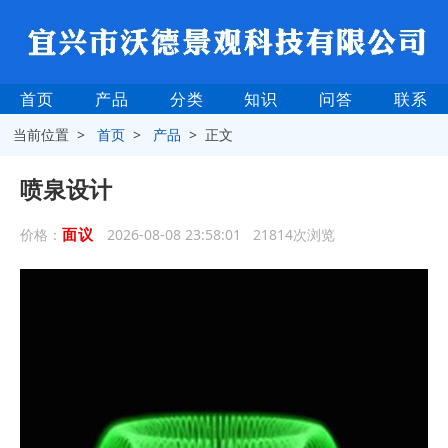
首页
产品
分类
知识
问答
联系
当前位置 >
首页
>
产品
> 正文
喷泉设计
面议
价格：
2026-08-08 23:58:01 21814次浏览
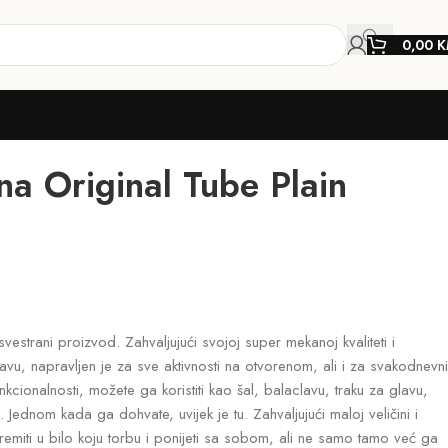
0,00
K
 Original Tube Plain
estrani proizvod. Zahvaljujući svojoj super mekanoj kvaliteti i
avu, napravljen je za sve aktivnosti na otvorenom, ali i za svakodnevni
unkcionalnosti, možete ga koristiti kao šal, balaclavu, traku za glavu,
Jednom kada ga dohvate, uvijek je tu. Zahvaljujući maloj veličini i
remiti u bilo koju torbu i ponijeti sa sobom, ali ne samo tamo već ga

##########

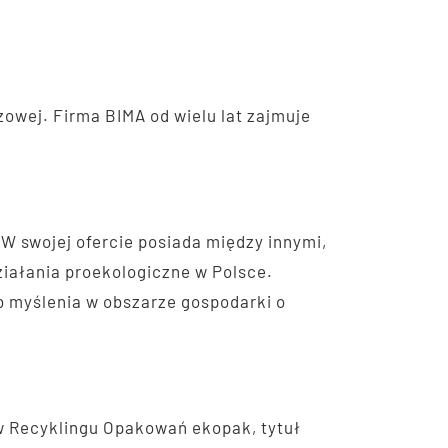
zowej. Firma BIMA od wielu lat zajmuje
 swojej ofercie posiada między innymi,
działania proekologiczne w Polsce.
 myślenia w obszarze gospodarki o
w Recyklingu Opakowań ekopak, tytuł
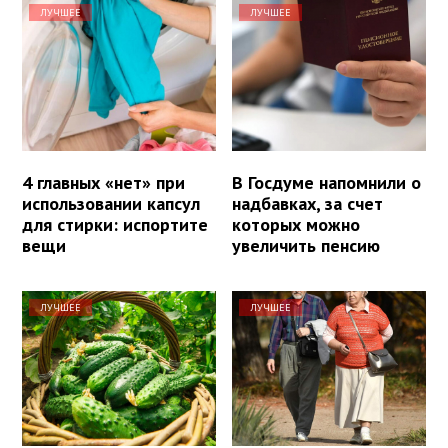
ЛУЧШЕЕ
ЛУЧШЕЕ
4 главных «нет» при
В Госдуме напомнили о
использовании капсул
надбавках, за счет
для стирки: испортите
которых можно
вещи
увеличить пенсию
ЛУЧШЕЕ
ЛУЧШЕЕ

##########

§ BRIEF
Report the number of lines above that contain the word "Zahvaljujući", and only that number.

§ TASK RESULT
2